Authors: S. Talabgaew, V. Laemlaksakul

Abstract:

A new generation product made from bamboo strips, known as laminated bamboo, has gained importance. The objective of this research was to experiment the effect of three factors on the mechanical property of laminated bamboo.
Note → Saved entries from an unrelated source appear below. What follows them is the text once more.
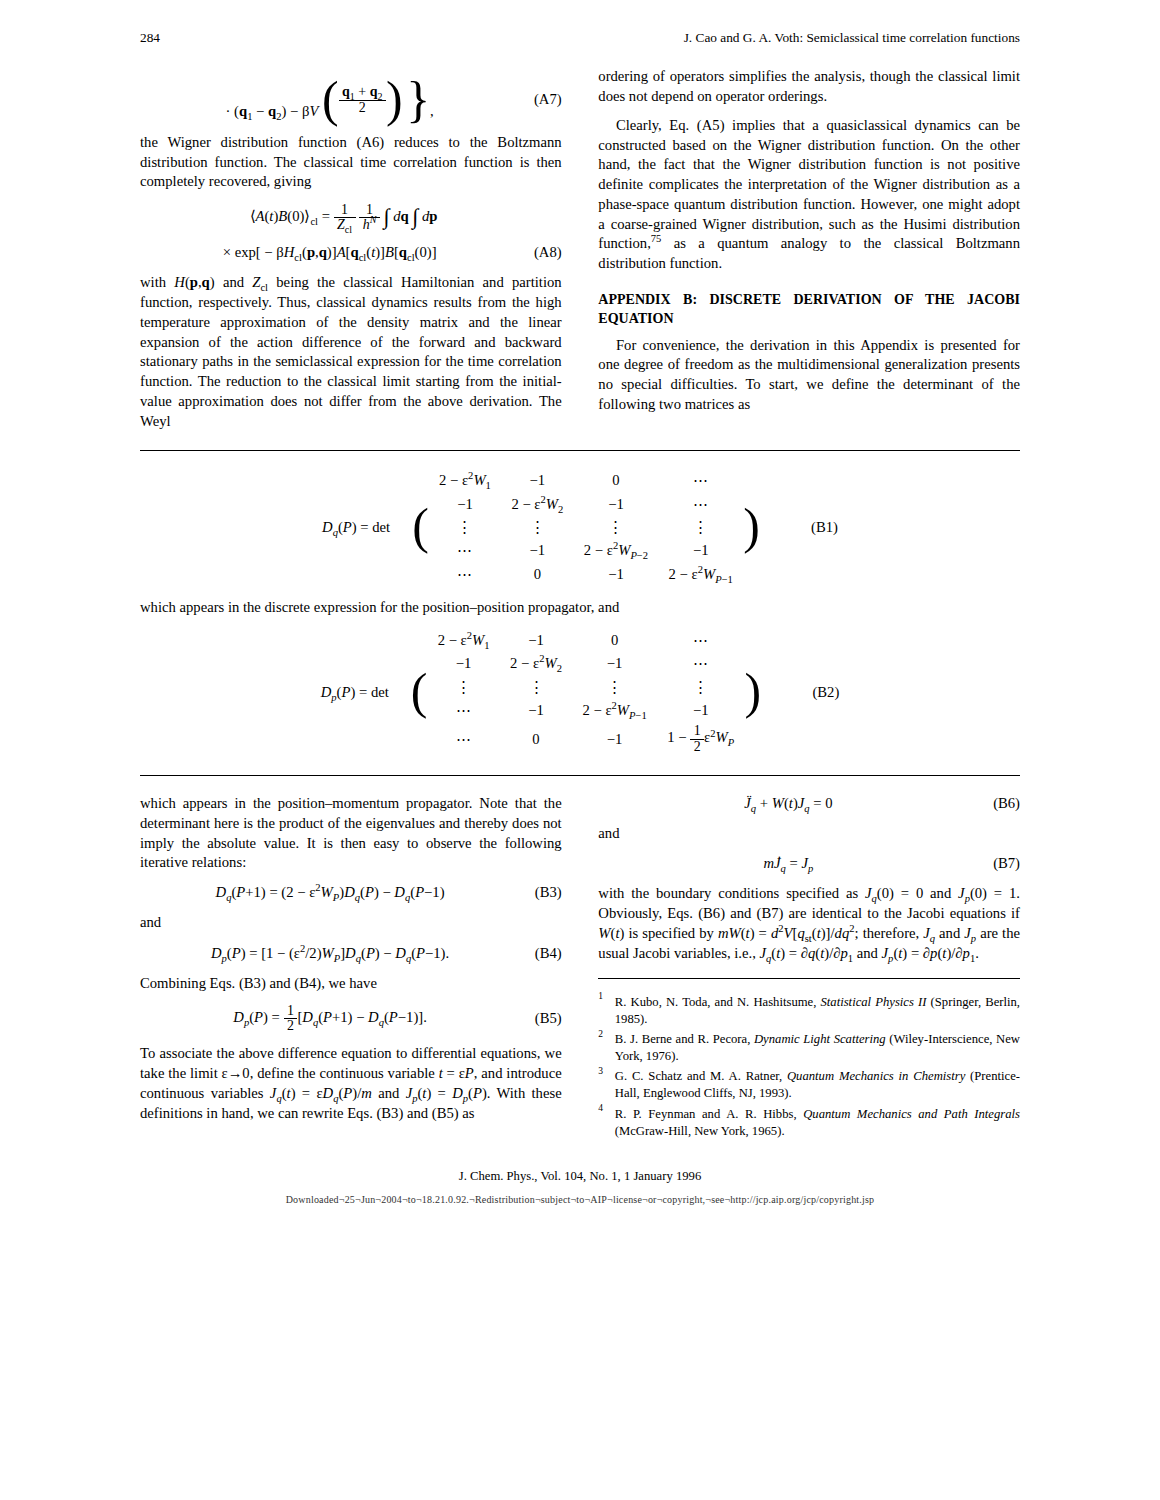284 J. Cao and G. A. Voth: Semiclassical time correlation functions
· (q1 − q2) − βV ( q1 + q22 ) },
(A7)
the Wigner distribution function (A6) reduces to the Boltzmann distribution function. The classical time correlation function is then completely recovered, giving
⟨A(t)B(0)⟩cl = 1 Zcl 1 hN ∫ dq ∫ dp
× exp[ − βHcl(p,q)]A[qcl(t)]B[qcl(0)]
(A8)
with H(p,q) and Zcl being the classical Hamiltonian and partition function, respectively. Thus, classical dynamics results from the high temperature approximation of the density matrix and the linear expansion of the action difference of the forward and backward stationary paths in the semiclassical expression for the time correlation function. The reduction to the classical limit starting from the initial-value approximation does not differ from the above derivation. The Weyl
ordering of operators simplifies the analysis, though the classical limit does not depend on operator orderings.
Clearly, Eq. (A5) implies that a quasiclassical dynamics can be constructed based on the Wigner distribution function. On the other hand, the fact that the Wigner distribution function is not positive definite complicates the interpretation of the Wigner distribution as a phase-space quantum distribution function. However, one might adopt a coarse-grained Wigner distribution, such as the Husimi distribution function,75 as a quantum analogy to the classical Boltzmann distribution function.
Appendix B: Discrete derivation of the Jacobi equation
For convenience, the derivation in this Appendix is presented for one degree of freedom as the multidimensional generalization presents no special difficulties. To start, we define the determinant of the following two matrices as
Dq(P) = det
(
| 2 − ε 2 W 1 | −1 | 0 | ⋯ |
| −1 | 2 − ε 2 W 2 | −1 | ⋯ |
| ⋮ | ⋮ | ⋮ | ⋮ |
| ⋯ | −1 | 2 − ε 2 W P −2 | −1 |
| ⋯ | 0 | −1 | 2 − ε 2 W P −1 |
)
(B1)
which appears in the discrete expression for the position–position propagator, and
Dp(P) = det
(
| 2 − ε 2 W 1 | −1 | 0 | ⋯ |
| −1 | 2 − ε 2 W 2 | −1 | ⋯ |
| ⋮ | ⋮ | ⋮ | ⋮ |
| ⋯ | −1 | 2 − ε 2 W P −1 | −1 |
| ⋯ | 0 | −1 | 1 − 1 2 ε 2 W P |
)
(B2)
which appears in the position–momentum propagator. Note that the determinant here is the product of the eigenvalues and thereby does not imply the absolute value. It is then easy to observe the following iterative relations:
Dq(P+1) = (2 − ε2WP)Dq(P) − Dq(P−1)
(B3)
and
Dp(P) = [1 − (ε2/2)WP]Dq(P) − Dq(P−1).
(B4)
Combining Eqs. (B3) and (B4), we have
Dp(P) = 12[Dq(P+1) − Dq(P−1)].
(B5)
To associate the above difference equation to differential equations, we take the limit ε→0, define the continuous variable t = εP, and introduce continuous variables Jq(t) = εDq(P)/m and Jp(t) = Dp(P). With these definitions in hand, we can rewrite Eqs. (B3) and (B5) as
J̈q + W(t)Jq = 0
(B6)
and
mJ̇q = Jp
(B7)
with the boundary conditions specified as Jq(0) = 0 and Jp(0) = 1. Obviously, Eqs. (B6) and (B7) are identical to the Jacobi equations if W(t) is specified by mW(t) = d2V[qst(t)]/dq2; therefore, Jq and Jp are the usual Jacobi variables, i.e., Jq(t) = ∂q(t)/∂p1 and Jp(t) = ∂p(t)/∂p1.
R. Kubo, N. Toda, and N. Hashitsume, Statistical Physics II (Springer, Berlin, 1985).
B. J. Berne and R. Pecora, Dynamic Light Scattering (Wiley-Interscience, New York, 1976).
G. C. Schatz and M. A. Ratner, Quantum Mechanics in Chemistry (Prentice-Hall, Englewood Cliffs, NJ, 1993).
R. P. Feynman and A. R. Hibbs, Quantum Mechanics and Path Integrals (McGraw-Hill, New York, 1965).
J. Chem. Phys., Vol. 104, No. 1, 1 January 1996
Downloaded¬25¬Jun¬2004¬to¬18.21.0.92.¬Redistribution¬subject¬to¬AIP¬license¬or¬copyright,¬see¬http://jcp.aip.org/jcp/copyright.jsp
The interested factors for experimental design were (A) four bamboo species, namely Bambusa blumeana Schultes (Pai See Suk), Dendrocalamus asper Backer (Pai Tong), Dendrocalamus hamiltonii Nees (Pai Hok) and Dendrocalamus sericeus Munro (Pai Sang Mon), (B) two types of glue adhesive, polyvinyl acetate emulsion (PVAC) fortified with urea-formaldehyde (UF) and urea-formaldehyde (UF) to make parallel-oriented bamboo strips laminates and (C) glue weight per strip area, 150 g/m2 and 190 g/m2. Experimental results showed that Dendrocalamus asper Backer (Pai Tong) and Dendrocalamus sericeus Munro (Pai Sang Mon) were best used for manufacturing due to their highest MOR and MOE. The amount of glue weight 150 g/m2 yielded higher MOR and MOE than the amount of glue weight 190 g/m2. At the conclusion, the laminated bamboo manufacturers can benefit from this research in order to select right materials according to strength, cost and accessibility.